Elle se tenait derrière moi, à quelques pas seulement. Jamais je l'avais sentie aussi proche. Si ce que j’avais ressenti la première fois était intense, ça n’avait rien de comparable avec hier. Mon corps avait été pris de tremblements, la sueur ruisselait dans mon dos et trois shots de whisky avaient pas suffi à apaiser ma soif. Mes battements de cœur étaient audibles à plusieurs mètres. Chaque seconde semblait s'étirer en minute et chaque minute en éternité.

Son regard persistant pesait sur moi, telle une armure de plomb. Bien que l'envie de me retourner et lui parler soit présente, mon corps était interdit. Eh oui, dans ma tête c'était clair : je voulais savoir si elle aurait les mêmes réactions que moi.

— Maintenant que tu as ta réponse, que comptes-tu faire ? m’interroge Loïs.

J’en sais rien, je suis partagé, pris entre deux sentiments contradictoires : d'une part, une satisfaction m'envahit, me faisant sentir moins seul et moins fou d'éprouver une telle attirance, d’autre part, le remords m'étreint. Mon intervention d'hier soir était égoïste, car si j’'étais pas intervenu, elle aurait pu continuer à mener sa vie paisible.
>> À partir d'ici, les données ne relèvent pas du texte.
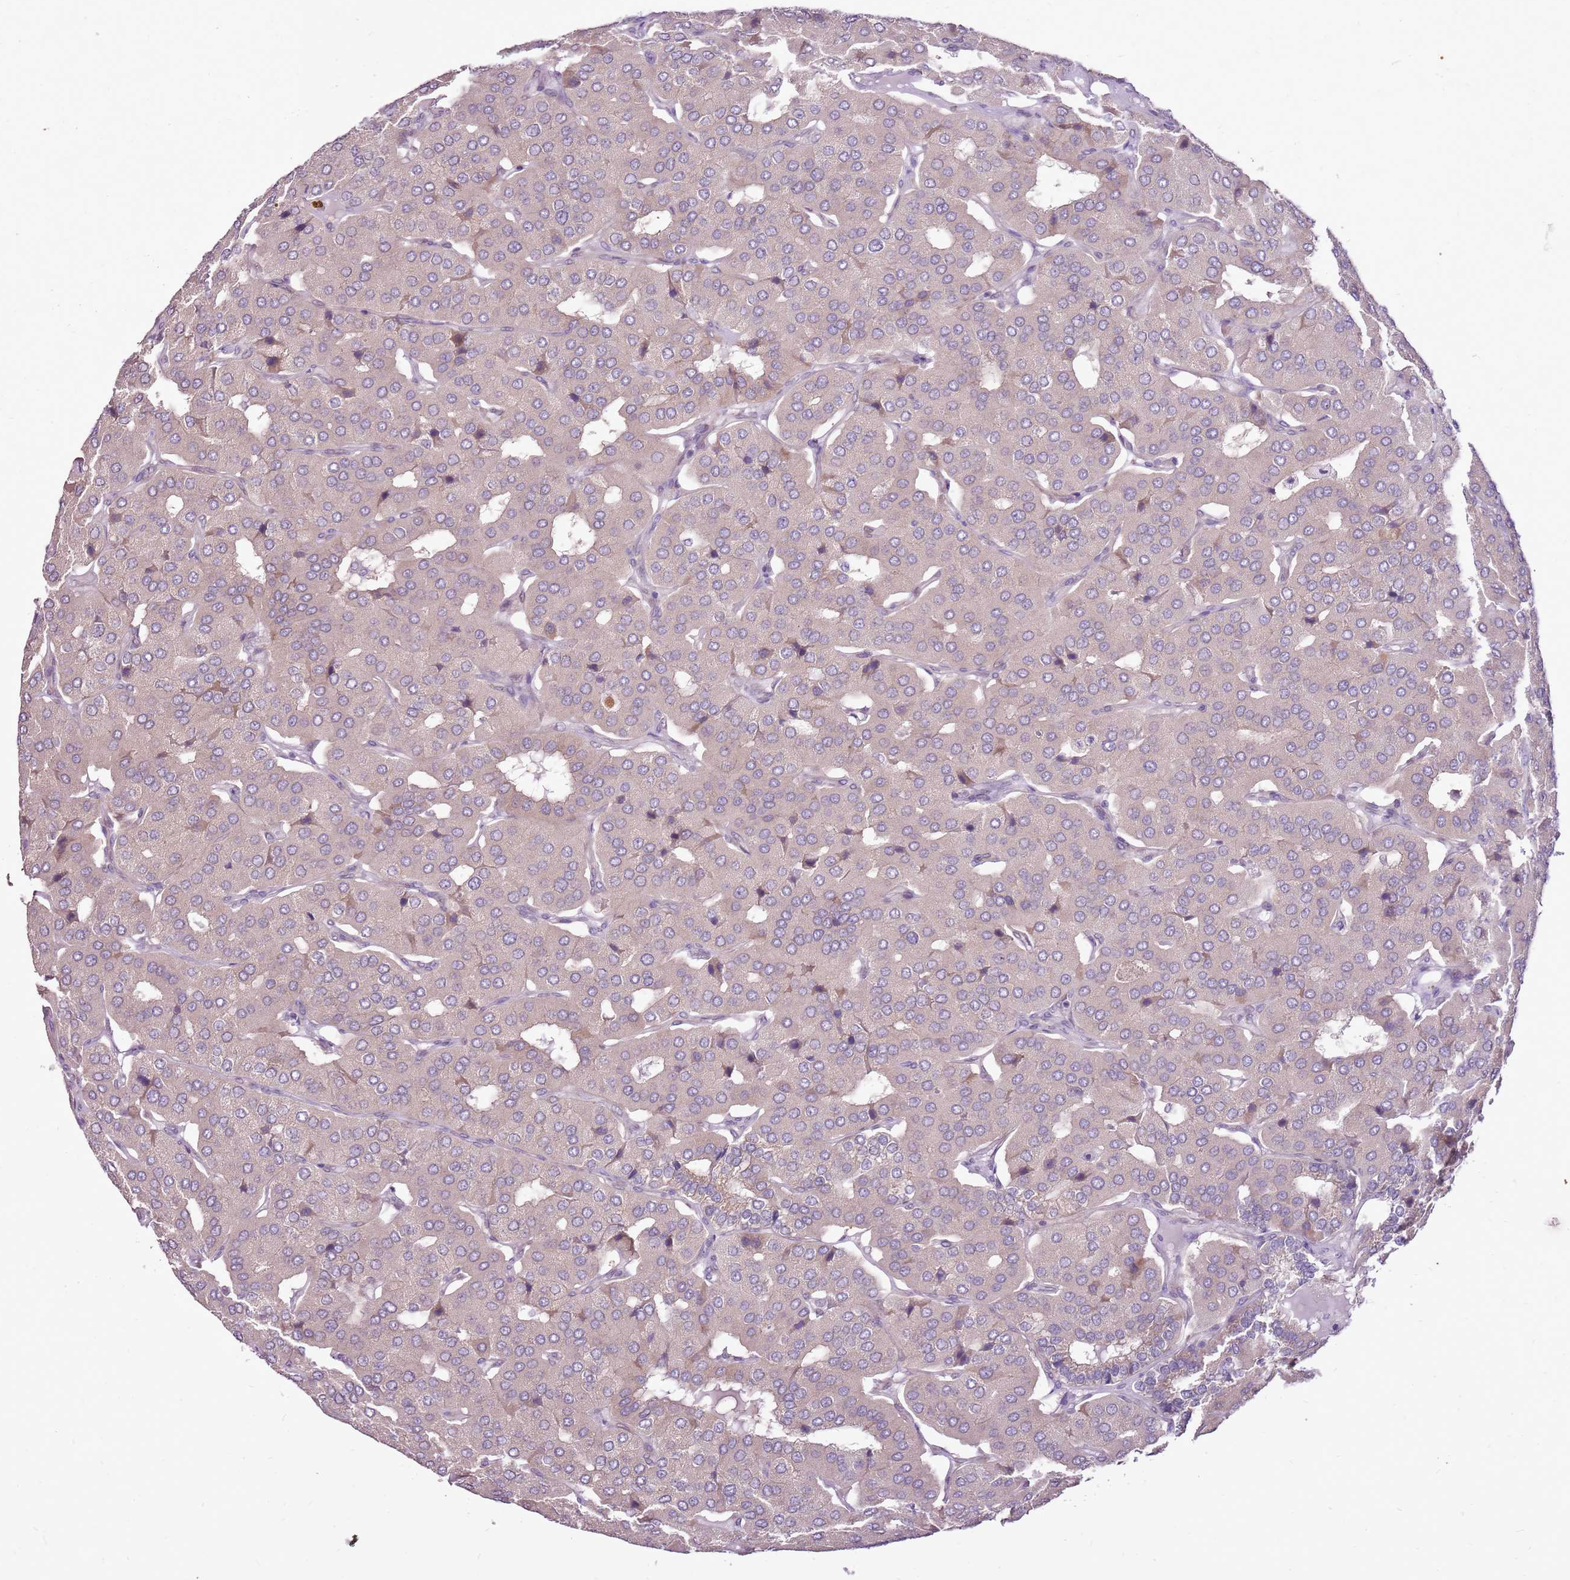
{"staining": {"intensity": "negative", "quantity": "none", "location": "none"}, "tissue": "parathyroid gland", "cell_type": "Glandular cells", "image_type": "normal", "snomed": [{"axis": "morphology", "description": "Normal tissue, NOS"}, {"axis": "morphology", "description": "Adenoma, NOS"}, {"axis": "topography", "description": "Parathyroid gland"}], "caption": "Micrograph shows no significant protein staining in glandular cells of normal parathyroid gland.", "gene": "UGGT2", "patient": {"sex": "female", "age": 86}}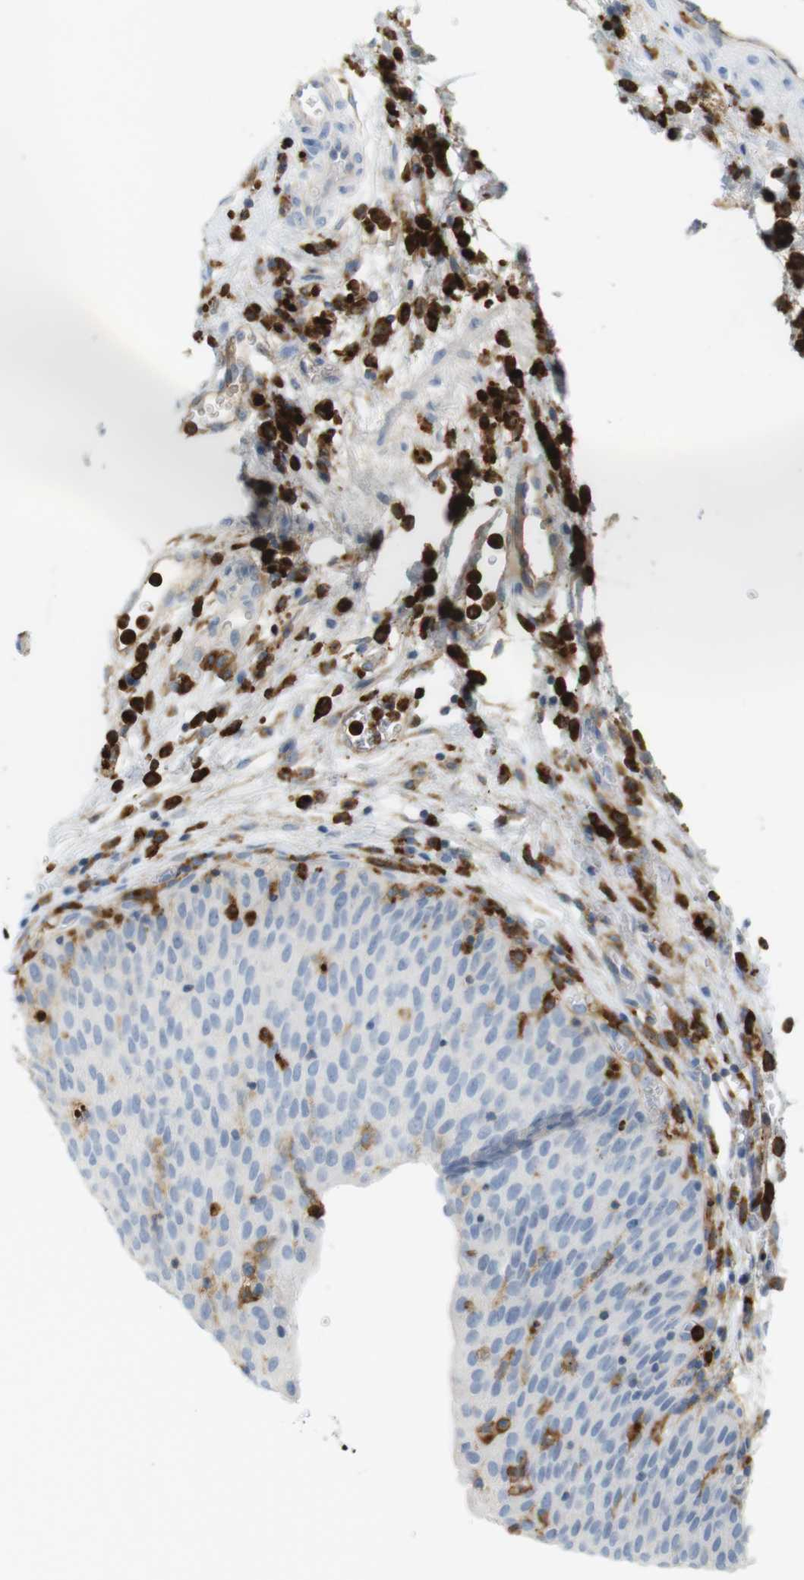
{"staining": {"intensity": "negative", "quantity": "none", "location": "none"}, "tissue": "urinary bladder", "cell_type": "Urothelial cells", "image_type": "normal", "snomed": [{"axis": "morphology", "description": "Normal tissue, NOS"}, {"axis": "morphology", "description": "Dysplasia, NOS"}, {"axis": "topography", "description": "Urinary bladder"}], "caption": "High magnification brightfield microscopy of normal urinary bladder stained with DAB (brown) and counterstained with hematoxylin (blue): urothelial cells show no significant expression.", "gene": "SIRPA", "patient": {"sex": "male", "age": 35}}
À présent, je ressens le poids de gâcher son existence.

— Jules, tu es en train de passer à côté du bonheur de ta vie. T’es qu’un con !

La colère m’emporte, cette fois, impossible à contrôler. Mon poing vise sa mâchoire mais cette fois-ci Loïs résiste. Le combat est lancé, on règle ça comme des hommes pour dire qui a raison par la victoire. Pas de discussion qui durerait des plombes. Nos poings et nos pieds ciblent des points stratégiques grâce à la maitrise des arts martiaux. Evidemment, l’intention est pas de s’entre-tuer, juste de s’amocher.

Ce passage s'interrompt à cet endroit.